Friday March 22, 2013
Breaking the Fourth Wall
For the past few weeks, Patricia and I have been watching all 13 episodes of Netflix's new show, “House of Cards,” in which Kevin Spacey's character, Rep. Frank Underwood (D-SC), keeps breaking the fourth wall, a la Richard III, to tell us his inner thoughts and potential schemes and means to power. It's fun, and Spacey does it impeccably.
I mentioned this at work the other day and one of my colleagues brought up a new YouTube video that compiles great fourth-wall breakers, from, yes, Richard III, to Alvy Singer to Superman:
Not sure why they began the way they began. With a literal breaking of a wall? The “Blazing Saddles” stuff is less fourth-wall-breaking and more self-referential, isn't it? The James Bond, too, is post-modern/meta. I would‘ve begun with Rob Gordon in “High Fidelity.” He gives you your structure.

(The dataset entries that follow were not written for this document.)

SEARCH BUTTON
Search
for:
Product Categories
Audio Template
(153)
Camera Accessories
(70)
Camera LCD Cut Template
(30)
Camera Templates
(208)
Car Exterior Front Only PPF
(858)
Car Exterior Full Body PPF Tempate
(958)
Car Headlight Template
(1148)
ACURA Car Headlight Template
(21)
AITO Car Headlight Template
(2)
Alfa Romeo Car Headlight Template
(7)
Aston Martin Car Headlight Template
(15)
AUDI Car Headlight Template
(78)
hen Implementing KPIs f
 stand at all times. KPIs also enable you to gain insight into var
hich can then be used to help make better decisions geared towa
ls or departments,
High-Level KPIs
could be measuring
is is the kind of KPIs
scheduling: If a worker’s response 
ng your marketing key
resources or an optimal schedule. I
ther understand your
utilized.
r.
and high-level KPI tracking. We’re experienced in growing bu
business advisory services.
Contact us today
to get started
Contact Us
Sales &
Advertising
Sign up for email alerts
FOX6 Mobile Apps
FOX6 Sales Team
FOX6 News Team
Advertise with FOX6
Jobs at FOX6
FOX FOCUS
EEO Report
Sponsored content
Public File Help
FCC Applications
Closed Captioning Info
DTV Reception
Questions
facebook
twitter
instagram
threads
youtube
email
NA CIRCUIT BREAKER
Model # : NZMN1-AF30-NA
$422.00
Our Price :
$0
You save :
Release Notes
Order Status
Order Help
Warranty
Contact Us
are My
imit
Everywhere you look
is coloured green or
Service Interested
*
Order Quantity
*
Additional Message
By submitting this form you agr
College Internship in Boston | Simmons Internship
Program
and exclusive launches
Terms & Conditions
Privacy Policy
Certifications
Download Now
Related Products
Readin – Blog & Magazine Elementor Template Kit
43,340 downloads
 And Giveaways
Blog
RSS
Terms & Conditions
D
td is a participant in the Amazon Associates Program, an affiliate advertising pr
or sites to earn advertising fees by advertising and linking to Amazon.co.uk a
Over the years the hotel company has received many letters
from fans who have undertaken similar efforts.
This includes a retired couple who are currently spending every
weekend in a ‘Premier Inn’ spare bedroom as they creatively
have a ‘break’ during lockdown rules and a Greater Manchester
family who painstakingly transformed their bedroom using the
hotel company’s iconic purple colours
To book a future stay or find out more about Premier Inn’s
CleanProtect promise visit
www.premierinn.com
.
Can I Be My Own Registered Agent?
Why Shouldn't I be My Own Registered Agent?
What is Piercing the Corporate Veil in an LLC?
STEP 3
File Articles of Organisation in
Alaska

Plus there’s a whole lot more Groucho they could‘ve done.
But the “Sweet Transvestite” number—Dr. Frankenfurter leading to Belushi to Damien to Norman Bates—is inspired.
Is fourth-wall breaking better for comedy and horror? To make us laugh or scare us? Seems to.
What’s your favorite example? How would you rank them? I might put Norman Bates No. 1: When the voyeur, being watched (by us), watches back; when he reclaims that power.
Missing scenes? Off the top of my head, and besides Groucho, I'd go with Eddie Murphy in “Trading Places”: “... pork bellies, which is used to make bacon, which you might find in a bacon and lettuce and tomato sandwich.” Then the look.